##### Records supplied

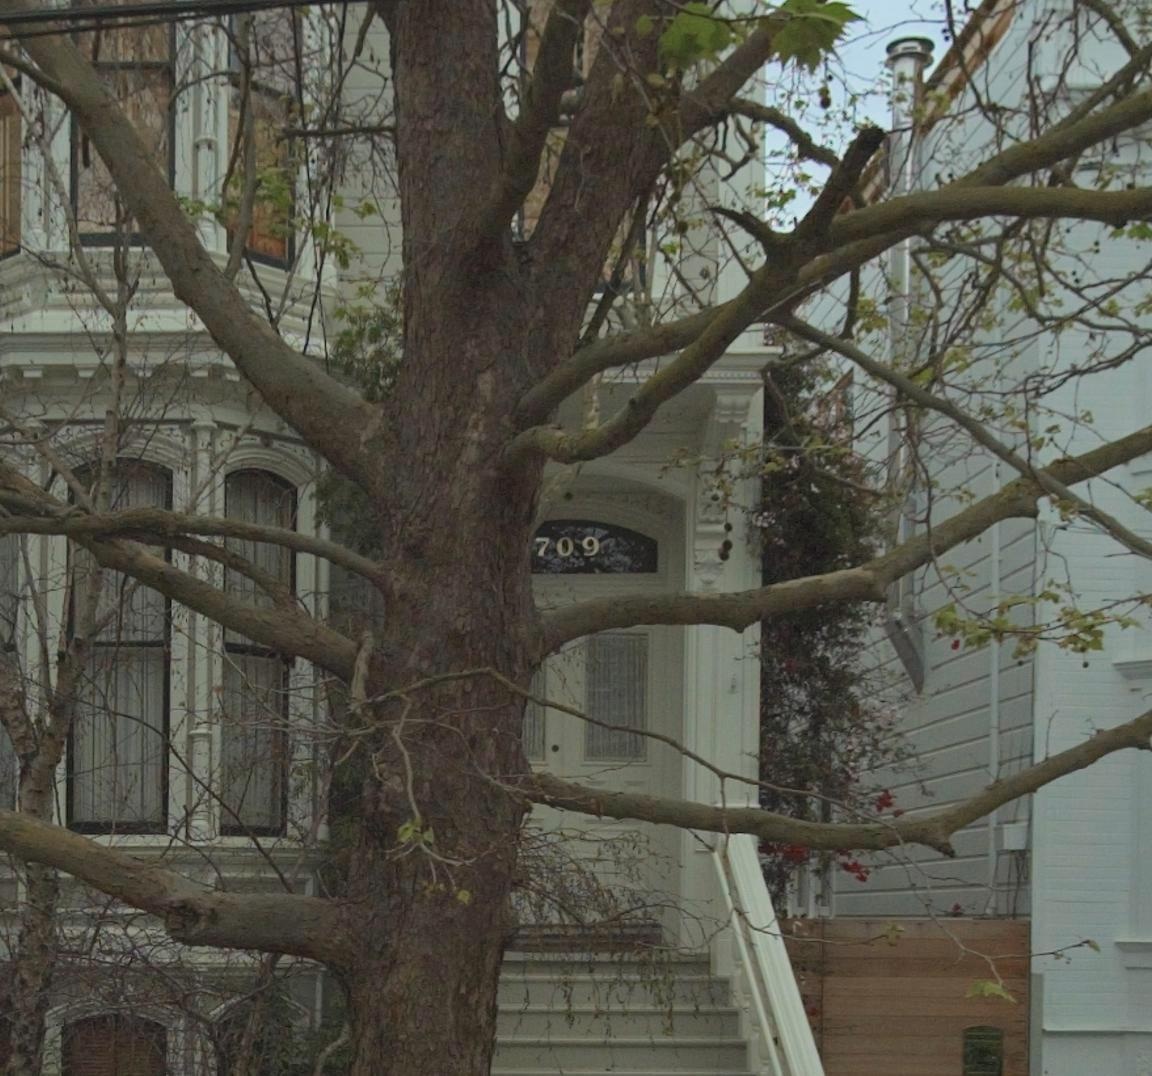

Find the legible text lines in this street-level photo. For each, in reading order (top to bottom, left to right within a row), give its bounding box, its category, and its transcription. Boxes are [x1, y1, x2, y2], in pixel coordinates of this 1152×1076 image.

[532, 534, 602, 559] StreetNumber: 709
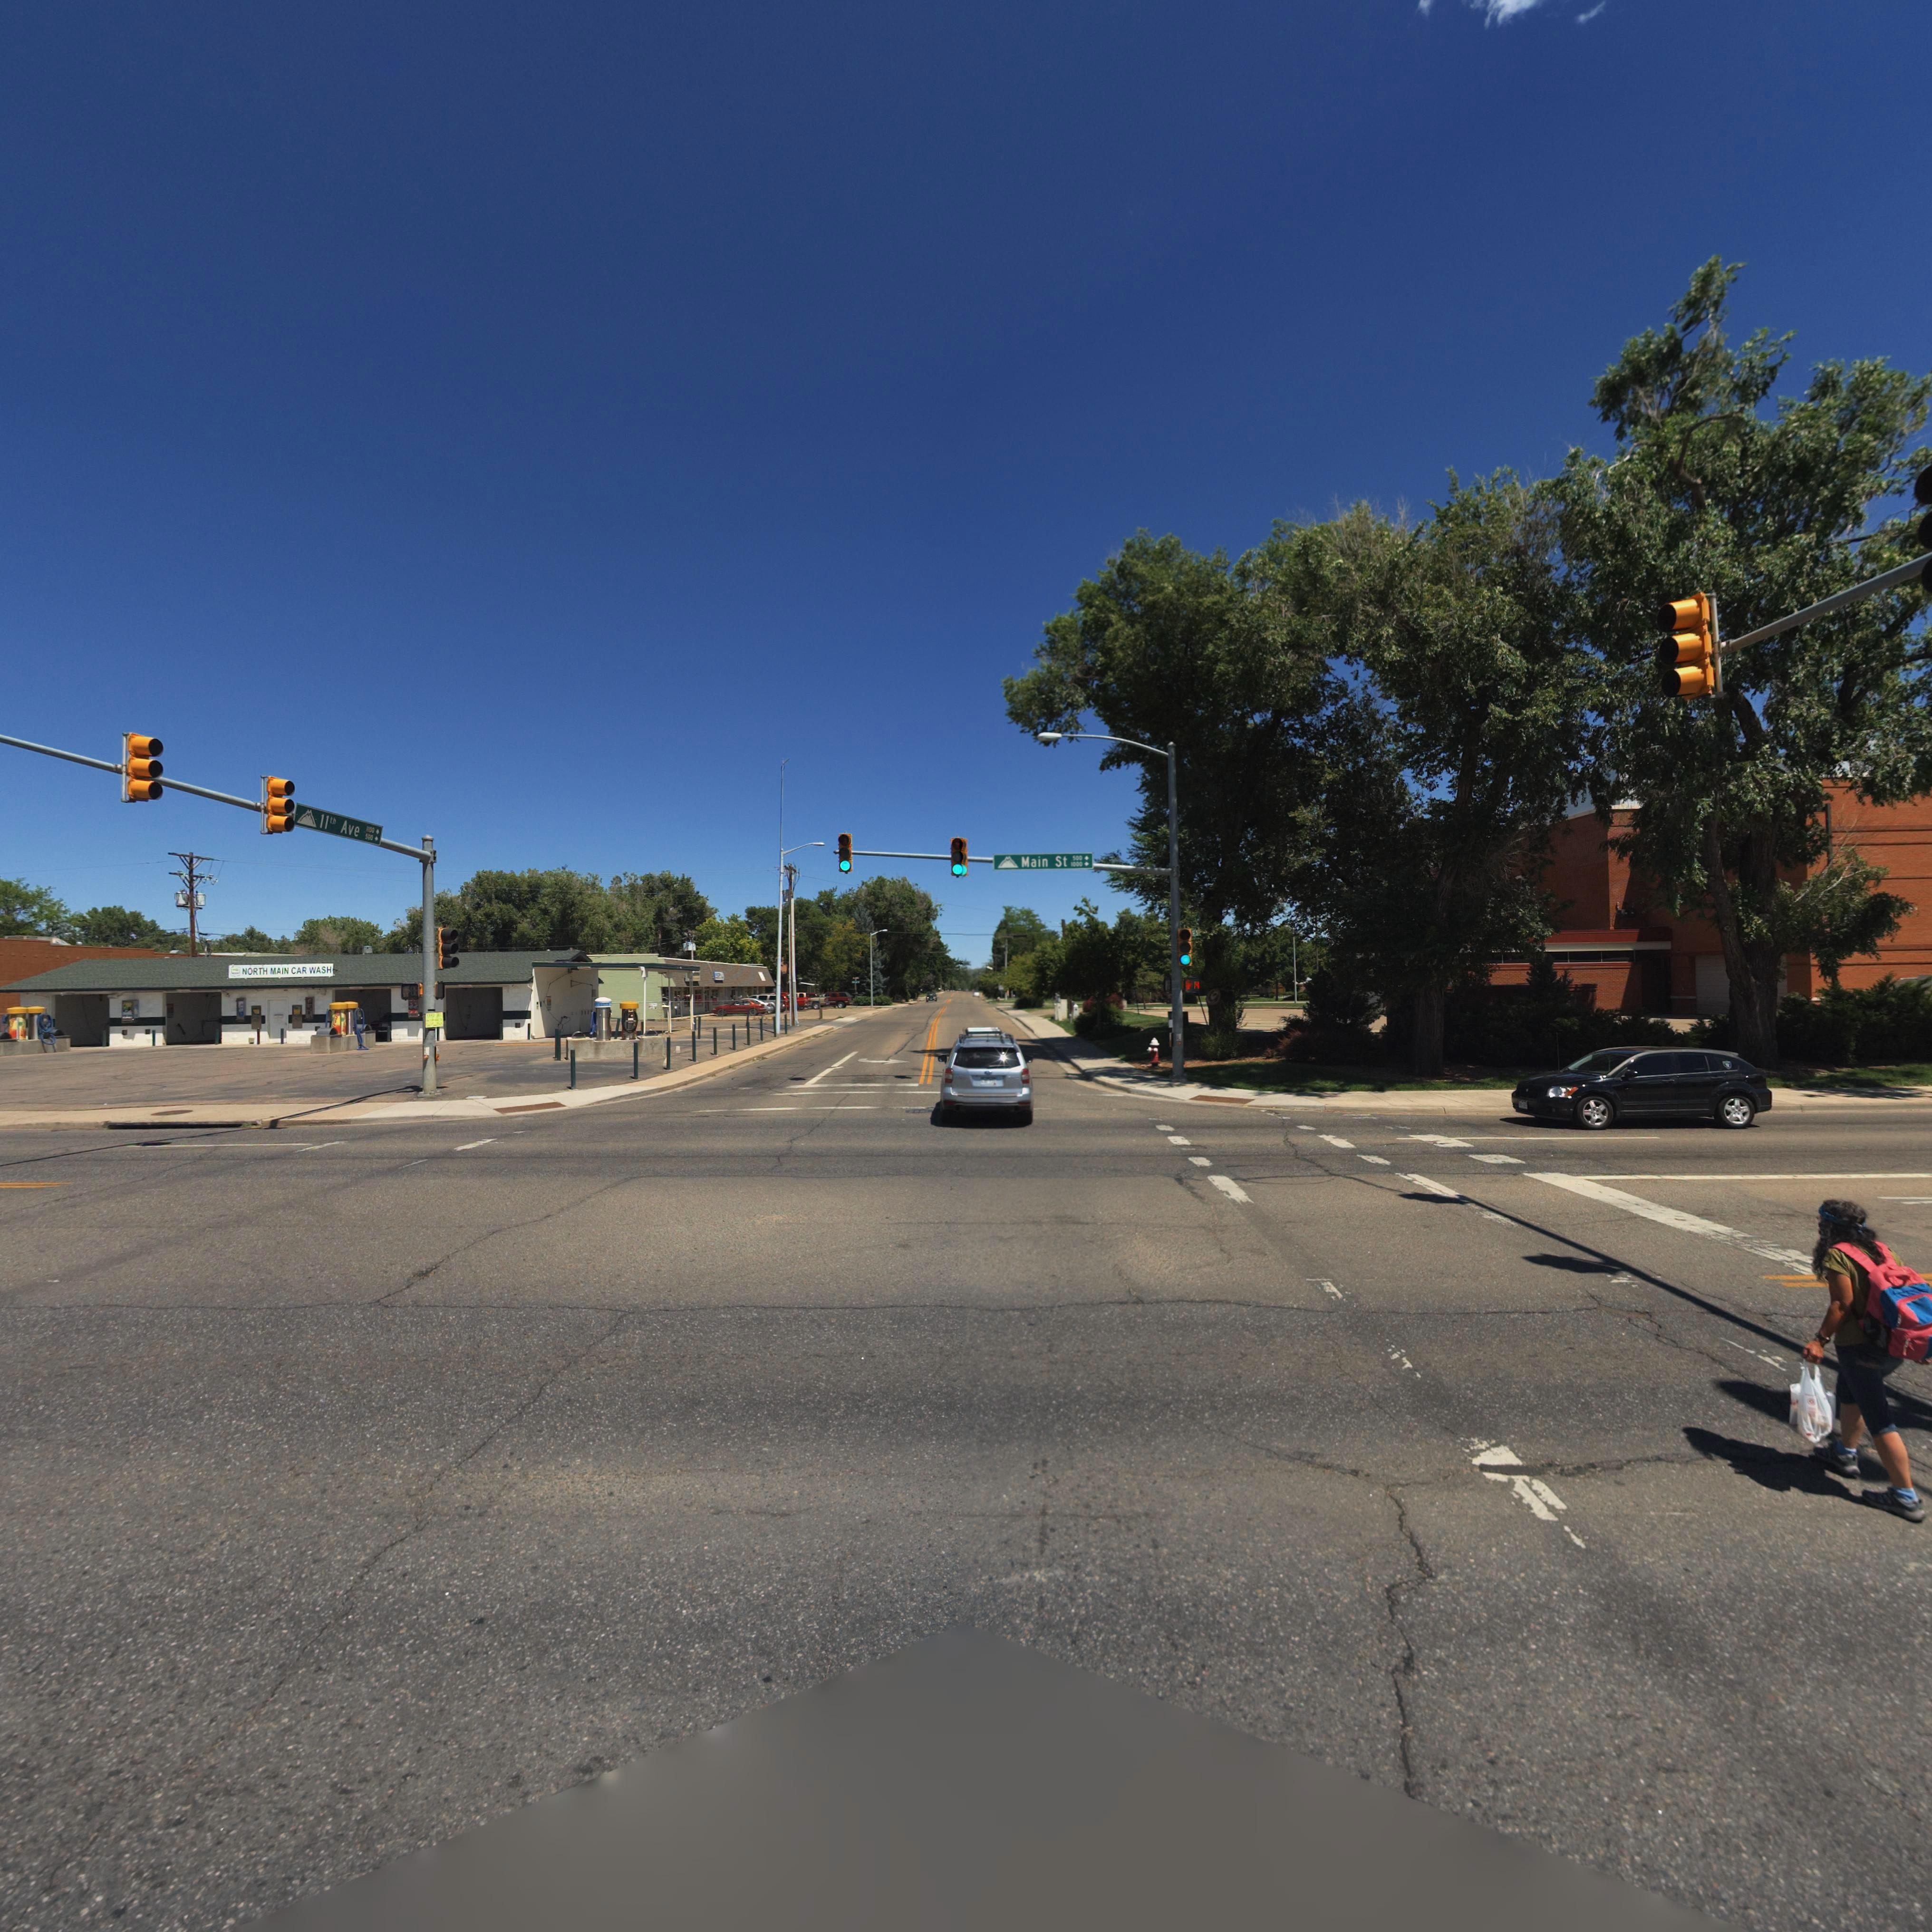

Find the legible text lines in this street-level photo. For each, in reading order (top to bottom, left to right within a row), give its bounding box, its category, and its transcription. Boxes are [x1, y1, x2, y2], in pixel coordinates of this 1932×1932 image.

[319, 812, 360, 837] StreetName: 11th Ave
[364, 832, 379, 842] StreetNumberRange: 5**->
[1021, 855, 1068, 868] StreetName: Main St
[1072, 855, 1082, 860] StreetNumberRange: 500
[1070, 861, 1089, 867] StreetNumberRange: 1000->
[241, 965, 332, 976] BusinessName: NORTH MAIN CAR WASH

##########

--- What to work on ---
Repeat both entries above word for word, leaving out the pictures.

--- Expected output ---
Find the legible text lines in this street-level photo. For each, in reading order (top to bottom, left to right within a row), give its bounding box, its category, and its transcription. Boxes are [x1, y1, x2, y2], in pixel coordinates of this 1152×1076 image.

[532, 534, 602, 559] StreetNumber: 709

Find the legible text lines in this street-level photo. For each, in reading order (top to bottom, left to right within a row), give its bounding box, its category, and its transcription. Boxes are [x1, y1, x2, y2], in pixel coordinates of this 1932×1932 image.

[319, 812, 360, 837] StreetName: 11th Ave
[364, 832, 379, 842] StreetNumberRange: 5**->
[1021, 855, 1068, 868] StreetName: Main St
[1072, 855, 1082, 860] StreetNumberRange: 500
[1070, 861, 1089, 867] StreetNumberRange: 1000->
[241, 965, 332, 976] BusinessName: NORTH MAIN CAR WASH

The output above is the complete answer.